The sequence reads from the machine are saved into a file format named FASTQ which contains both the sequence (of ATCG letters) and the per-base quality score, which is an estimate of the error rate recorded by the machine as it runs. Average quality drops off as the sequencer reads further into the fragment. It is generally desirable to discard low-quality data, either by trimming off bad bases from the end or discarding the whole bad read. There may also be “adapter sequences” within the reads which are artefacts of preparing the DNA fragments for sequencing, not part of the biological sample. Tools exist to detect and remove these from the FASTQ files.

In the most common case, the next step in DNA analysis after quality filtering is to map the reads onto a known reference genome, which is the job of an aligner. This finds the most likely location where the raw read came from, allowing for a certain degree of sequence mismatch. The second most common idea is to perform a de-novo assembly, putting the short reads together like a jigsaw puzzle to try and make something as close to the complete chromosomes as possible. In practise this process often produces very fragmentary results, yielding stretches of contiguous DNA known as “contigs”.

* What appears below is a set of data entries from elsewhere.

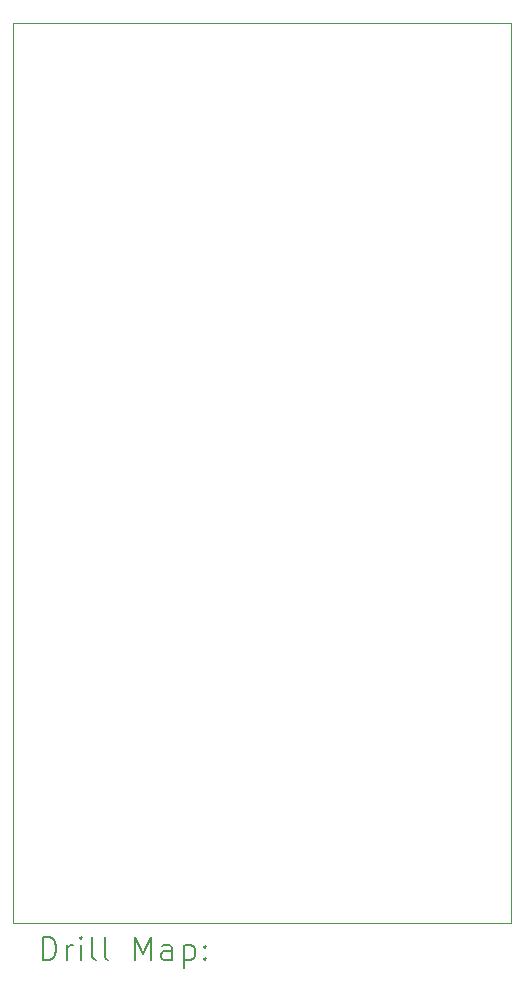
<source format=gbr>
%TF.GenerationSoftware,KiCad,Pcbnew,(6.0.8)*%
%TF.CreationDate,2023-03-23T08:34:03-06:00*%
%TF.ProjectId,Havoc6295_2_0.kicad_pro,4861766f-6336-4323-9935-5f325f302e6b,rev?*%
%TF.SameCoordinates,Original*%
%TF.FileFunction,Drillmap*%
%TF.FilePolarity,Positive*%
%FSLAX45Y45*%
G04 Gerber Fmt 4.5, Leading zero omitted, Abs format (unit mm)*
G04 Created by KiCad (PCBNEW (6.0.8)) date 2023-03-23 08:34:03*
%MOMM*%
%LPD*%
G01*
G04 APERTURE LIST*
%ADD10C,0.050000*%
%ADD11C,0.200000*%
G04 APERTURE END LIST*
D10*
X12741910Y-6690360D02*
X12741910Y-14310360D01*
X12741910Y-14310360D02*
X16958310Y-14310360D01*
X16958310Y-14310360D02*
X16958310Y-6690360D01*
X16958310Y-6690360D02*
X12741910Y-6690360D01*
D11*
X12997029Y-14623336D02*
X12997029Y-14423336D01*
X13044648Y-14423336D01*
X13073219Y-14432860D01*
X13092267Y-14451908D01*
X13101791Y-14470955D01*
X13111315Y-14509050D01*
X13111315Y-14537622D01*
X13101791Y-14575717D01*
X13092267Y-14594765D01*
X13073219Y-14613812D01*
X13044648Y-14623336D01*
X12997029Y-14623336D01*
X13197029Y-14623336D02*
X13197029Y-14490003D01*
X13197029Y-14528098D02*
X13206553Y-14509050D01*
X13216077Y-14499527D01*
X13235124Y-14490003D01*
X13254172Y-14490003D01*
X13320838Y-14623336D02*
X13320838Y-14490003D01*
X13320838Y-14423336D02*
X13311315Y-14432860D01*
X13320838Y-14442384D01*
X13330362Y-14432860D01*
X13320838Y-14423336D01*
X13320838Y-14442384D01*
X13444648Y-14623336D02*
X13425600Y-14613812D01*
X13416077Y-14594765D01*
X13416077Y-14423336D01*
X13549410Y-14623336D02*
X13530362Y-14613812D01*
X13520838Y-14594765D01*
X13520838Y-14423336D01*
X13777981Y-14623336D02*
X13777981Y-14423336D01*
X13844648Y-14566193D01*
X13911315Y-14423336D01*
X13911315Y-14623336D01*
X14092267Y-14623336D02*
X14092267Y-14518574D01*
X14082743Y-14499527D01*
X14063696Y-14490003D01*
X14025600Y-14490003D01*
X14006553Y-14499527D01*
X14092267Y-14613812D02*
X14073219Y-14623336D01*
X14025600Y-14623336D01*
X14006553Y-14613812D01*
X13997029Y-14594765D01*
X13997029Y-14575717D01*
X14006553Y-14556669D01*
X14025600Y-14547146D01*
X14073219Y-14547146D01*
X14092267Y-14537622D01*
X14187505Y-14490003D02*
X14187505Y-14690003D01*
X14187505Y-14499527D02*
X14206553Y-14490003D01*
X14244648Y-14490003D01*
X14263696Y-14499527D01*
X14273219Y-14509050D01*
X14282743Y-14528098D01*
X14282743Y-14585241D01*
X14273219Y-14604288D01*
X14263696Y-14613812D01*
X14244648Y-14623336D01*
X14206553Y-14623336D01*
X14187505Y-14613812D01*
X14368458Y-14604288D02*
X14377981Y-14613812D01*
X14368458Y-14623336D01*
X14358934Y-14613812D01*
X14368458Y-14604288D01*
X14368458Y-14623336D01*
X14368458Y-14499527D02*
X14377981Y-14509050D01*
X14368458Y-14518574D01*
X14358934Y-14509050D01*
X14368458Y-14499527D01*
X14368458Y-14518574D01*
M02*

</source>
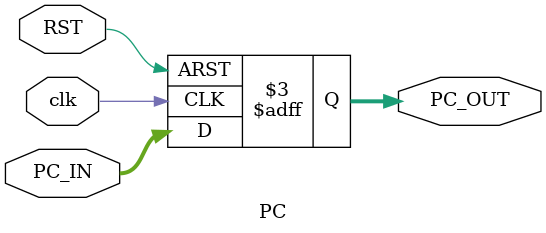
<source format=v>
module PC #(parameter DataWidth =32) (
    input wire [DataWidth-1:0] PC_IN,
    input wire        clk ,
    input wire        RST ,
    output reg [DataWidth-1:0] PC_OUT
);

always @(posedge clk or negedge RST) begin
    if (!RST) begin
        PC_OUT<='b0;
    end
    else begin
        PC_OUT<=PC_IN;
    end
    
end
    
endmodule
</source>
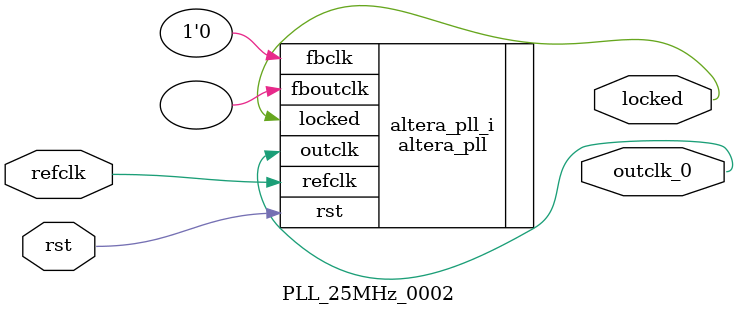
<source format=v>
`timescale 1ns/10ps
module  PLL_25MHz_0002(

	// interface 'refclk'
	input wire refclk,

	// interface 'reset'
	input wire rst,

	// interface 'outclk0'
	output wire outclk_0,

	// interface 'locked'
	output wire locked
);

	altera_pll #(
		.fractional_vco_multiplier("false"),
		.reference_clock_frequency("50.0 MHz"),
		.operation_mode("direct"),
		.number_of_clocks(1),
		.output_clock_frequency0("25.000000 MHz"),
		.phase_shift0("0 ps"),
		.duty_cycle0(50),
		.output_clock_frequency1("0 MHz"),
		.phase_shift1("0 ps"),
		.duty_cycle1(50),
		.output_clock_frequency2("0 MHz"),
		.phase_shift2("0 ps"),
		.duty_cycle2(50),
		.output_clock_frequency3("0 MHz"),
		.phase_shift3("0 ps"),
		.duty_cycle3(50),
		.output_clock_frequency4("0 MHz"),
		.phase_shift4("0 ps"),
		.duty_cycle4(50),
		.output_clock_frequency5("0 MHz"),
		.phase_shift5("0 ps"),
		.duty_cycle5(50),
		.output_clock_frequency6("0 MHz"),
		.phase_shift6("0 ps"),
		.duty_cycle6(50),
		.output_clock_frequency7("0 MHz"),
		.phase_shift7("0 ps"),
		.duty_cycle7(50),
		.output_clock_frequency8("0 MHz"),
		.phase_shift8("0 ps"),
		.duty_cycle8(50),
		.output_clock_frequency9("0 MHz"),
		.phase_shift9("0 ps"),
		.duty_cycle9(50),
		.output_clock_frequency10("0 MHz"),
		.phase_shift10("0 ps"),
		.duty_cycle10(50),
		.output_clock_frequency11("0 MHz"),
		.phase_shift11("0 ps"),
		.duty_cycle11(50),
		.output_clock_frequency12("0 MHz"),
		.phase_shift12("0 ps"),
		.duty_cycle12(50),
		.output_clock_frequency13("0 MHz"),
		.phase_shift13("0 ps"),
		.duty_cycle13(50),
		.output_clock_frequency14("0 MHz"),
		.phase_shift14("0 ps"),
		.duty_cycle14(50),
		.output_clock_frequency15("0 MHz"),
		.phase_shift15("0 ps"),
		.duty_cycle15(50),
		.output_clock_frequency16("0 MHz"),
		.phase_shift16("0 ps"),
		.duty_cycle16(50),
		.output_clock_frequency17("0 MHz"),
		.phase_shift17("0 ps"),
		.duty_cycle17(50),
		.pll_type("General"),
		.pll_subtype("General")
	) altera_pll_i (
		.rst	(rst),
		.outclk	({outclk_0}),
		.locked	(locked),
		.fboutclk	( ),
		.fbclk	(1'b0),
		.refclk	(refclk)
	);
endmodule


</source>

The sequencing of RNA (in practise this is reverse transcribed into DNA prior to being loaded into the sequencer) gives an insight into gene activity. As with DNA, the analysis of these RNA reads also involves aligning them to a reference genome, and in very simple terms we then count up how many reads come from each gene in that genome. This shows which genes were active, and thus what proteins were being produced, in the cells at the time the RNA was extracted. It’s also possible to perform de-novo assembly on RNA reads, attempting to reconstruct the sequences of the whole genes and other RNA transcripts (aka. the transcriptome).